* _ABOUT THIS EXERCISE_
An exact copy of the records below is required, and it must contain no pictures.

* _SOURCE RECORDS_
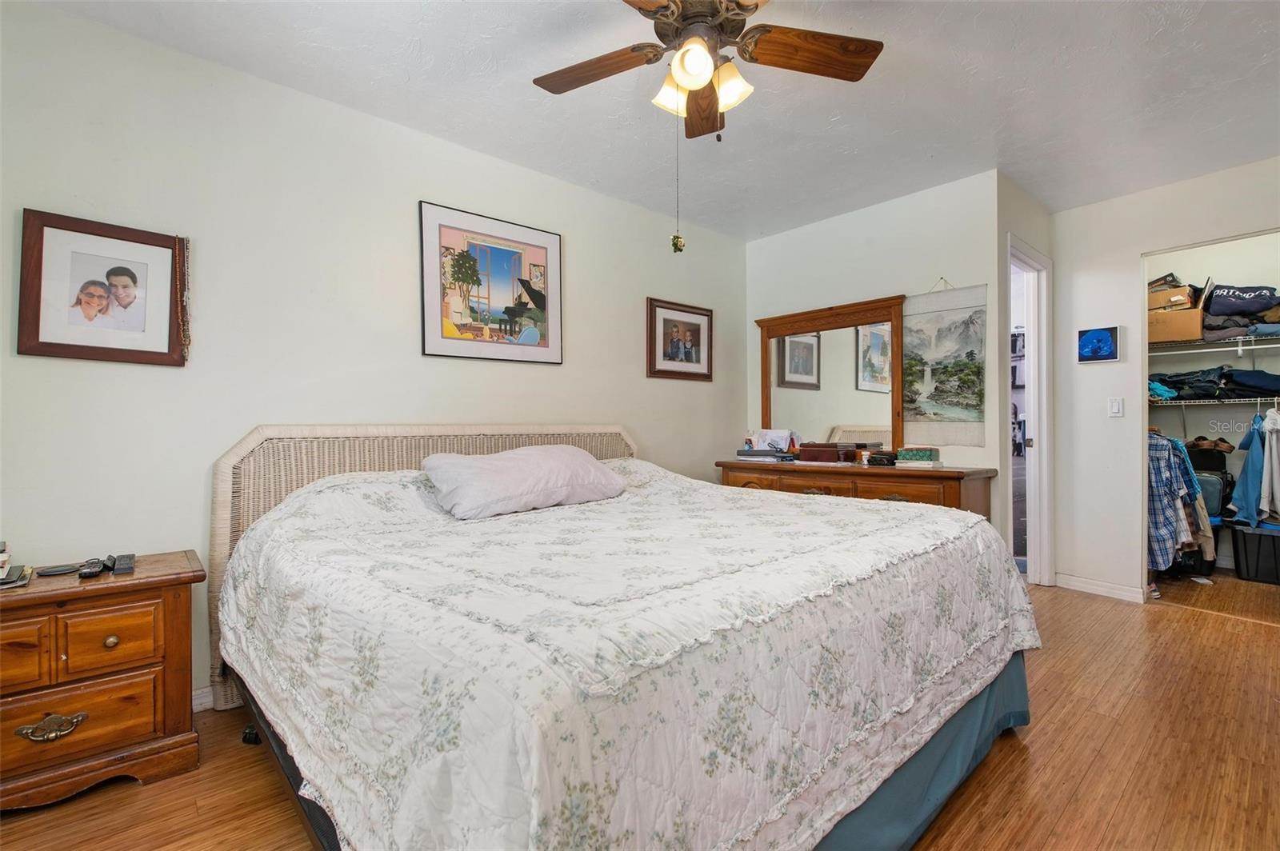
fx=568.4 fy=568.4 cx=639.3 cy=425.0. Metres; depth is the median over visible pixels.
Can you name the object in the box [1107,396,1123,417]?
light switch
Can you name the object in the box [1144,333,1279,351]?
upper wire shelf
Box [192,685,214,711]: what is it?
baseboard
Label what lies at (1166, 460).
plaid shirt
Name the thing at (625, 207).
left wall
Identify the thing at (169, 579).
nightstand
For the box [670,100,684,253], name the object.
pull chain
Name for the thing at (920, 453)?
green box
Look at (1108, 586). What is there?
baseboard
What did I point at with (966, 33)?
ceiling
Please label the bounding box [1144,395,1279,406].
lower wire shelf
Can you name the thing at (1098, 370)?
right wall
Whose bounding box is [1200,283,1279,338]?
folded clothes
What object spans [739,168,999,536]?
back wall
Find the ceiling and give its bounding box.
[24,0,1279,239]
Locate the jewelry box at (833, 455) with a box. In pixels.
[797,443,856,464]
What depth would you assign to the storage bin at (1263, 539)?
3.85 m
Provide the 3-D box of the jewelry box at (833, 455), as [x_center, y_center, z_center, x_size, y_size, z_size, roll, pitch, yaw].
[1.159,0.170,3.544,0.201,0.104,0.281,0,0,-42]
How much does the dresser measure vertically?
0.826 m
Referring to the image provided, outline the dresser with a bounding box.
[716,460,997,520]
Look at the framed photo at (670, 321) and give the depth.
3.79 m
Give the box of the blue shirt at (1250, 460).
[1226,409,1275,524]
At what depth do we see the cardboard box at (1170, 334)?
3.97 m
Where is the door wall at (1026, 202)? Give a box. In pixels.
[998,174,1052,584]
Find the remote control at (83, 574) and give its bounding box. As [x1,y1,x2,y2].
[76,557,107,578]
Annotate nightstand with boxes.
[0,549,205,812]
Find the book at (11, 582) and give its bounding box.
[0,564,32,589]
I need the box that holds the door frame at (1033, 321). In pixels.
[1006,236,1053,586]
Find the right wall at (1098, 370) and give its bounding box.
[1050,155,1279,602]
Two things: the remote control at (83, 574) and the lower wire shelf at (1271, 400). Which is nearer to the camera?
the remote control at (83, 574)
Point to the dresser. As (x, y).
(945, 475)
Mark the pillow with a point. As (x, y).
(557, 455)
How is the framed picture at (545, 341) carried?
attached to the left wall at (625, 207)
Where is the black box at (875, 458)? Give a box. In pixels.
[865,450,897,466]
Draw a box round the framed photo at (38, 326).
[16,208,188,366]
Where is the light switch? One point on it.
(1115, 408)
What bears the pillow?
on the bedspread
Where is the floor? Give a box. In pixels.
[0,574,1279,850]
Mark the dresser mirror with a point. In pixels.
(802, 386)
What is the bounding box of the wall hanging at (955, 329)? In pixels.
[900,280,987,443]
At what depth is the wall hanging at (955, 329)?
3.25 m
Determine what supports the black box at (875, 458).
on the dresser
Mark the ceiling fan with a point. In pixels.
(705, 73)
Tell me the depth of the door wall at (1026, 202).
3.33 m
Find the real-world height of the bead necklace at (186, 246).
0.456 m
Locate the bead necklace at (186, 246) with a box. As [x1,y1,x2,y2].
[175,235,192,365]
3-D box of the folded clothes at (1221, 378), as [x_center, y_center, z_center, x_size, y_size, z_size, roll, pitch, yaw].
[4.094,-0.293,3.985,0.508,0.193,1.060,0,0,-42]
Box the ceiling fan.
[531,0,882,142]
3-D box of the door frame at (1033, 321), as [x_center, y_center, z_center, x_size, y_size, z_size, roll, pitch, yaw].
[2.366,-0.006,3.518,0.832,2.120,0.157,0,0,-42]
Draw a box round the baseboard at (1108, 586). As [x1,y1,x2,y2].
[1055,572,1144,602]
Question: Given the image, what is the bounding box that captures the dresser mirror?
[754,294,907,452]
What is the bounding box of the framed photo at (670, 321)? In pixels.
[646,298,714,380]
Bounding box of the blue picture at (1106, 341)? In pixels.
[1076,324,1121,362]
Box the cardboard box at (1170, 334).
[1146,308,1204,342]
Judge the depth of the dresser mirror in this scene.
3.68 m
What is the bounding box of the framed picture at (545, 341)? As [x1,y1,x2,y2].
[418,200,563,365]
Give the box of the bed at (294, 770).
[209,422,1036,850]
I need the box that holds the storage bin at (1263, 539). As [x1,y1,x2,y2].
[1229,520,1279,584]
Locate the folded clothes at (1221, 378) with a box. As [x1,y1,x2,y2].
[1148,366,1279,400]
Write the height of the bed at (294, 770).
1.071 m
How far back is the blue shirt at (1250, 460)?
3.76 m
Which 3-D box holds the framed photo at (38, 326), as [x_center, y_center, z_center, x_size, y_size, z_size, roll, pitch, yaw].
[-1.835,-0.454,1.960,0.405,0.487,0.030,0,0,-42]
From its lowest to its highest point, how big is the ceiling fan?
0.554 m
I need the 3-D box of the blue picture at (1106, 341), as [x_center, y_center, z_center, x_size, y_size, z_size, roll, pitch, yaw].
[2.863,-0.502,3.547,0.030,0.220,0.217,0,0,-42]
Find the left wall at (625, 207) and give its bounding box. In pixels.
[0,1,746,706]
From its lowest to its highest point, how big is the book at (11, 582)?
0.016 m
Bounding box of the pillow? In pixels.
[421,444,628,519]

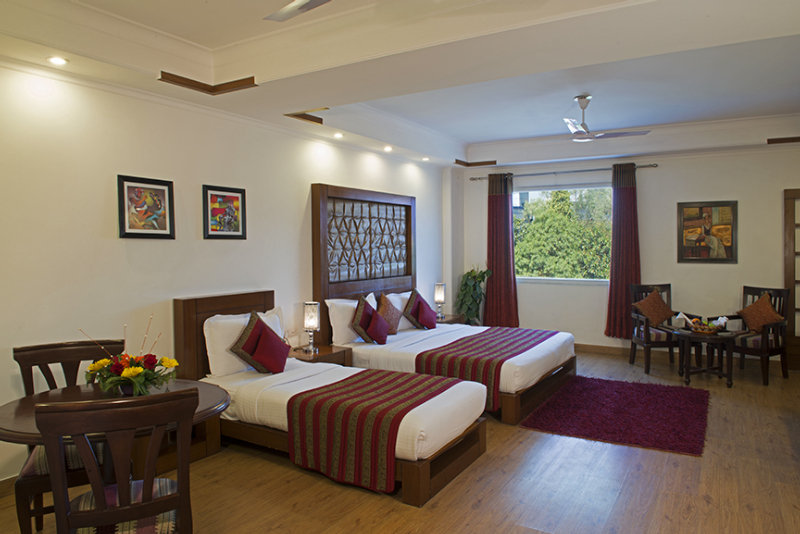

* _ANSWER SPACE_
fx=568.4 fy=568.4 cx=639.3 cy=425.0. Metres; depth is the median over visible pixels.
Can you name the object in the box [1107,396,1123,417]?
light switch
Can you name the object in the box [1144,333,1279,351]?
upper wire shelf
Box [192,685,214,711]: what is it?
baseboard
Label what lies at (1166, 460).
plaid shirt
Name the thing at (625, 207).
left wall
Identify the thing at (169, 579).
nightstand
For the box [670,100,684,253], name the object.
pull chain
Name for the thing at (920, 453)?
green box
Look at (1108, 586). What is there?
baseboard
What did I point at with (966, 33)?
ceiling
Please label the bounding box [1144,395,1279,406].
lower wire shelf
Can you name the thing at (1098, 370)?
right wall
Whose bounding box is [1200,283,1279,338]?
folded clothes
What object spans [739,168,999,536]?
back wall
Find the ceiling and give its bounding box.
[24,0,1279,239]
Locate the jewelry box at (833, 455) with a box. In pixels.
[797,443,856,464]
What depth would you assign to the storage bin at (1263, 539)?
3.85 m
Provide the 3-D box of the jewelry box at (833, 455), as [x_center, y_center, z_center, x_size, y_size, z_size, roll, pitch, yaw].
[1.159,0.170,3.544,0.201,0.104,0.281,0,0,-42]
How much does the dresser measure vertically?
0.826 m
Referring to the image provided, outline the dresser with a bounding box.
[716,460,997,520]
Look at the framed photo at (670, 321) and give the depth.
3.79 m
Give the box of the blue shirt at (1250, 460).
[1226,409,1275,524]
At what depth do we see the cardboard box at (1170, 334)?
3.97 m
Where is the door wall at (1026, 202)? Give a box. In pixels.
[998,174,1052,584]
Find the remote control at (83, 574) and give its bounding box. As [x1,y1,x2,y2].
[76,557,107,578]
Annotate nightstand with boxes.
[0,549,205,812]
Find the book at (11, 582) and give its bounding box.
[0,564,32,589]
I need the box that holds the door frame at (1033, 321). In pixels.
[1006,236,1053,586]
Find the right wall at (1098, 370) and give its bounding box.
[1050,155,1279,602]
Two things: the remote control at (83, 574) and the lower wire shelf at (1271, 400). Which is nearer to the camera?
the remote control at (83, 574)
Point to the dresser. As (x, y).
(945, 475)
Mark the pillow with a point. As (x, y).
(557, 455)
How is the framed picture at (545, 341) carried?
attached to the left wall at (625, 207)
Where is the black box at (875, 458)? Give a box. In pixels.
[865,450,897,466]
Draw a box round the framed photo at (38, 326).
[16,208,188,366]
Where is the light switch? One point on it.
(1115, 408)
What bears the pillow?
on the bedspread
Where is the floor? Give a box. In pixels.
[0,574,1279,850]
Mark the dresser mirror with a point. In pixels.
(802, 386)
What is the bounding box of the wall hanging at (955, 329)? In pixels.
[900,280,987,443]
At what depth is the wall hanging at (955, 329)?
3.25 m
Determine what supports the black box at (875, 458).
on the dresser
Mark the ceiling fan with a point. In pixels.
(705, 73)
Tell me the depth of the door wall at (1026, 202).
3.33 m
Find the real-world height of the bead necklace at (186, 246).
0.456 m
Locate the bead necklace at (186, 246) with a box. As [x1,y1,x2,y2].
[175,235,192,365]
3-D box of the folded clothes at (1221, 378), as [x_center, y_center, z_center, x_size, y_size, z_size, roll, pitch, yaw].
[4.094,-0.293,3.985,0.508,0.193,1.060,0,0,-42]
Box the ceiling fan.
[531,0,882,142]
3-D box of the door frame at (1033, 321), as [x_center, y_center, z_center, x_size, y_size, z_size, roll, pitch, yaw].
[2.366,-0.006,3.518,0.832,2.120,0.157,0,0,-42]
Draw a box round the baseboard at (1108, 586). As [x1,y1,x2,y2].
[1055,572,1144,602]
Question: Given the image, what is the bounding box that captures the dresser mirror?
[754,294,907,452]
What is the bounding box of the framed photo at (670, 321)? In pixels.
[646,298,714,380]
Bounding box of the blue picture at (1106, 341)? In pixels.
[1076,324,1121,362]
Box the cardboard box at (1170, 334).
[1146,308,1204,342]
Judge the depth of the dresser mirror in this scene.
3.68 m
What is the bounding box of the framed picture at (545, 341)? As [x1,y1,x2,y2].
[418,200,563,365]
Give the box of the bed at (294, 770).
[209,422,1036,850]
I need the box that holds the storage bin at (1263, 539). As [x1,y1,x2,y2].
[1229,520,1279,584]
Locate the folded clothes at (1221, 378) with a box. As [x1,y1,x2,y2].
[1148,366,1279,400]
Write the height of the bed at (294, 770).
1.071 m
How far back is the blue shirt at (1250, 460)?
3.76 m
Which 3-D box holds the framed photo at (38, 326), as [x_center, y_center, z_center, x_size, y_size, z_size, roll, pitch, yaw].
[-1.835,-0.454,1.960,0.405,0.487,0.030,0,0,-42]
From its lowest to its highest point, how big is the ceiling fan?
0.554 m
I need the 3-D box of the blue picture at (1106, 341), as [x_center, y_center, z_center, x_size, y_size, z_size, roll, pitch, yaw].
[2.863,-0.502,3.547,0.030,0.220,0.217,0,0,-42]
Find the left wall at (625, 207) and give its bounding box. In pixels.
[0,1,746,706]
From its lowest to its highest point, how big is the book at (11, 582)?
0.016 m
Bounding box of the pillow? In pixels.
[421,444,628,519]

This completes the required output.